### WHAT TO DO
Set down every entry word for word. Omit the pictures.

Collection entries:
════════════════════
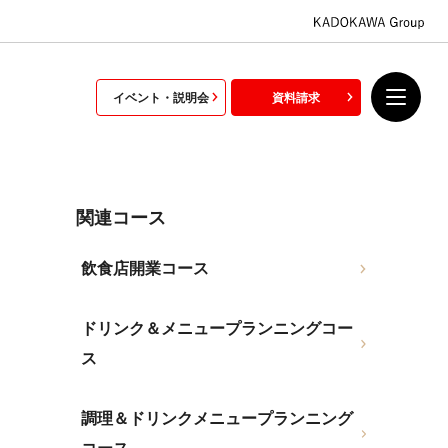
イベント・説明会
資料請求
関連コース
飲食店開業コース
ドリンク＆メニュープランニングコー
ス
調理＆ドリンクメニュープランニング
════════════════════
### TASK OUTPUT
イベント・説明会
資料請求
関連コース
飲食店開業コース
ドリンク＆メニュープランニングコー
ス
調理＆ドリンクメニュープランニング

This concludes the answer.